Neural noise caused by executive dysfunction accounts for lexical-semantic deficits in first-episode psychosis

Description

Lexical-semantic deficits in first-episode psychosis have been relatively explored, but few questions remain answered. The aim of this study was to investigate the preservation of category relations in the mental lexicon of first-episode psychosis patients with schizophrenic symptoms or symptoms similar to schizophrenia. The study recruited 24 first- episode psychosis patients from the University Psychiatric Hospital “Vrapče” in Zagreb and 24 matched control subjects. Subjects performed a lexical-semantic categorization task where they had to determine which of the four possible answers was a hyponym of the given lexical- semantic category. The task consisted of 10 categories, and each category was tested using 5 different exemplar hyperonyms.

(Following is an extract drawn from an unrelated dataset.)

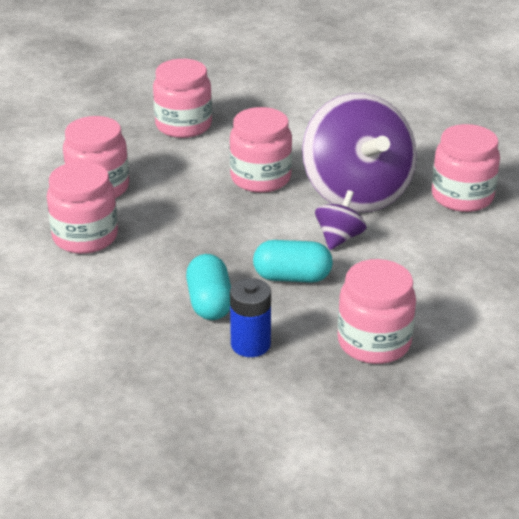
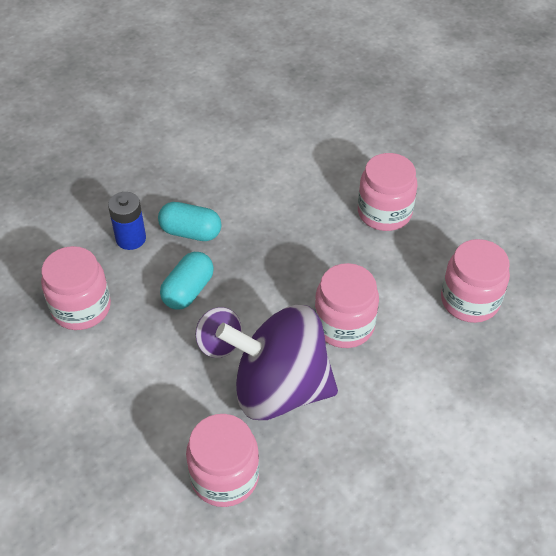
camera: 115 degrees right, 15 degrees up
(85, 237) = (316, 188): pink jar -> none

Other than the target word, three distractors were presented: a semantical-pragmatically related distractor, meronym and lexical-semantically unrelated word. Research was guided by two hypotheses: (1) the patient group would show significantly less correct answers compared to the control group, and (2) the patients would choose significantly more semantical- pragmatically related distractors, but not other distractors. Our hypotheses were modeled after the recent findings of Berberian et al. (2016) and Gabrić et al. (in press) who suggest stronger neural noise during lexical-semantic processing and a dysfunction of automated connections in the mental lexicon of first- episode psychosis and schizophrenia patients due to deficits in executive functioning. Both hypotheses were confirmed. Our results support the hypothesis that there is no significant damage to the mental lexicon in first-episode psychosis and that lexical-semantical deficits can be attributed to stronger neural noise in the mental lexicon of patients. This further implies that lexical-semantic deficits in first-episode psychosis are largely due to deficits in executive functioning and specifically inhibition. In addition, our results suggest that stronger neural noise in first-episode psychosis causes an outward shift of lexical-semantic category boundaries, but doesn’t include meronyms and semantically unrelated words.